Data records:
......
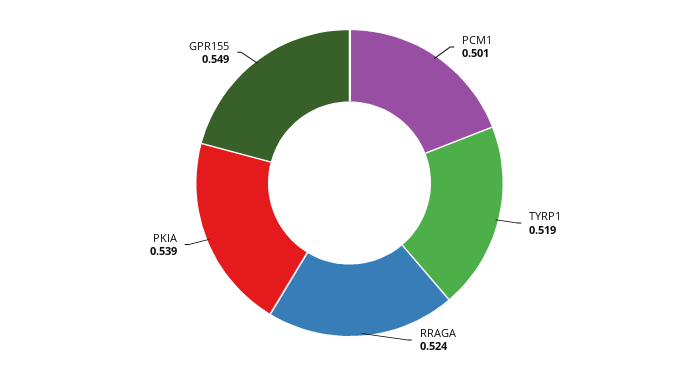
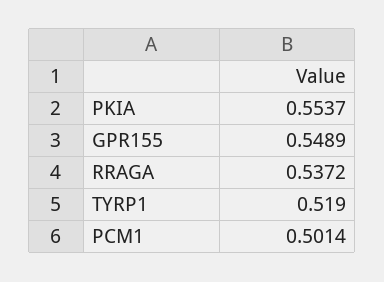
RRAGA: 0.524 -> 0.5372
PKIA: 0.539 -> 0.5537

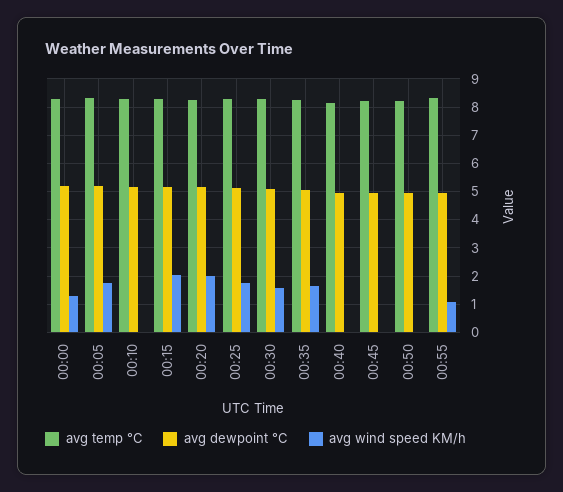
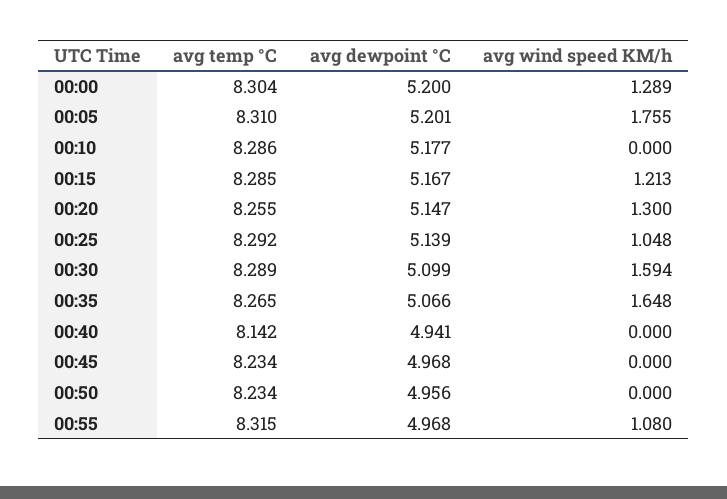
avg wind speed KM/h, 00:15: 2 -> 1.213
avg wind speed KM/h, 00:20: 2 -> 1.3
avg wind speed KM/h, 00:25: 1.75 -> 1.048

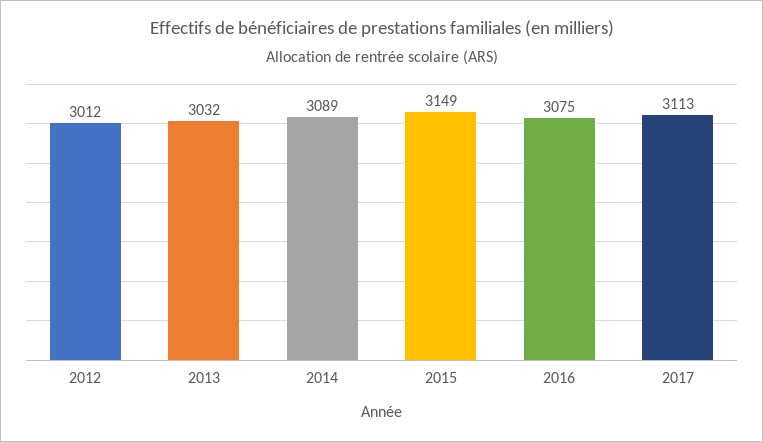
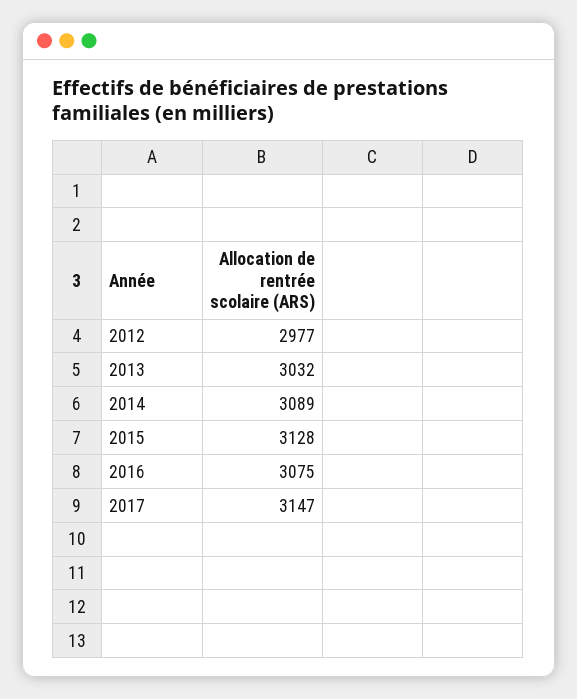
2012: 3012 -> 2977
2015: 3149 -> 3128
2017: 3113 -> 3147

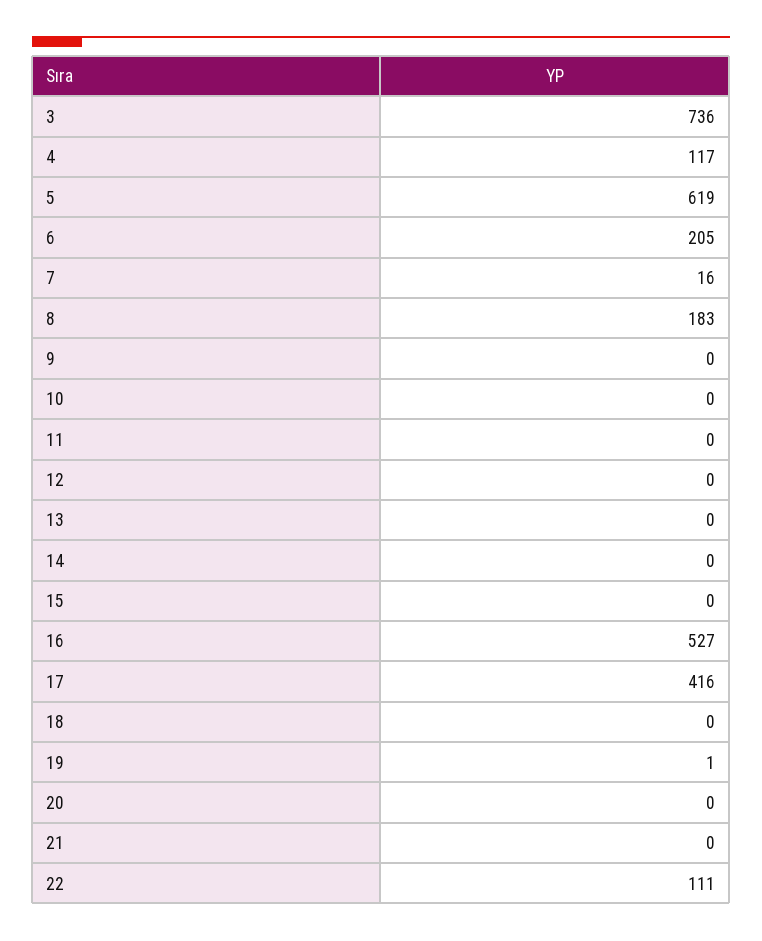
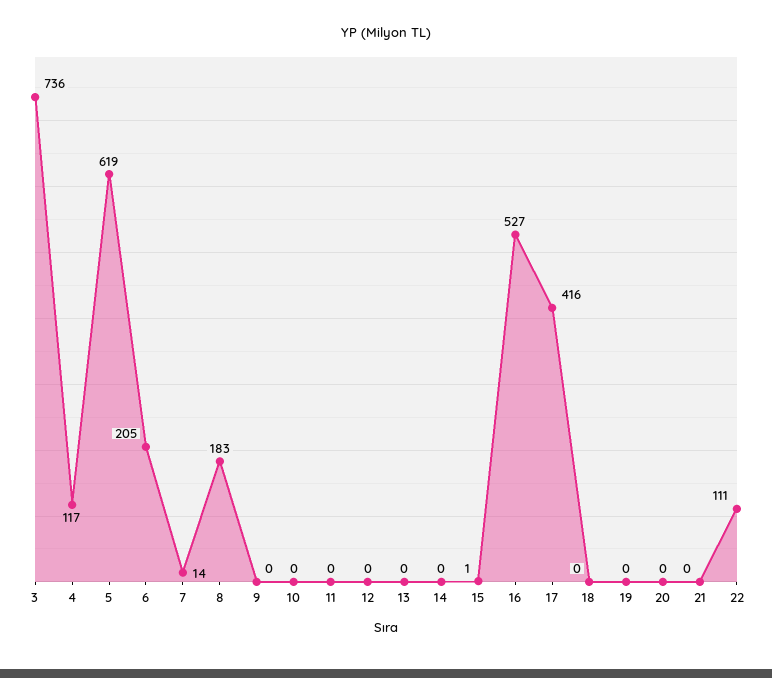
7: 16 -> 14
15: 0 -> 1
19: 1 -> 0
......
• _WHAT TO PRODUCE_
Copy every line of the entries above in which "speed" occurs.

• _RESULT_
avg wind speed KM/h, 00:15: 2 -> 1.213
avg wind speed KM/h, 00:20: 2 -> 1.3
avg wind speed KM/h, 00:25: 1.75 -> 1.048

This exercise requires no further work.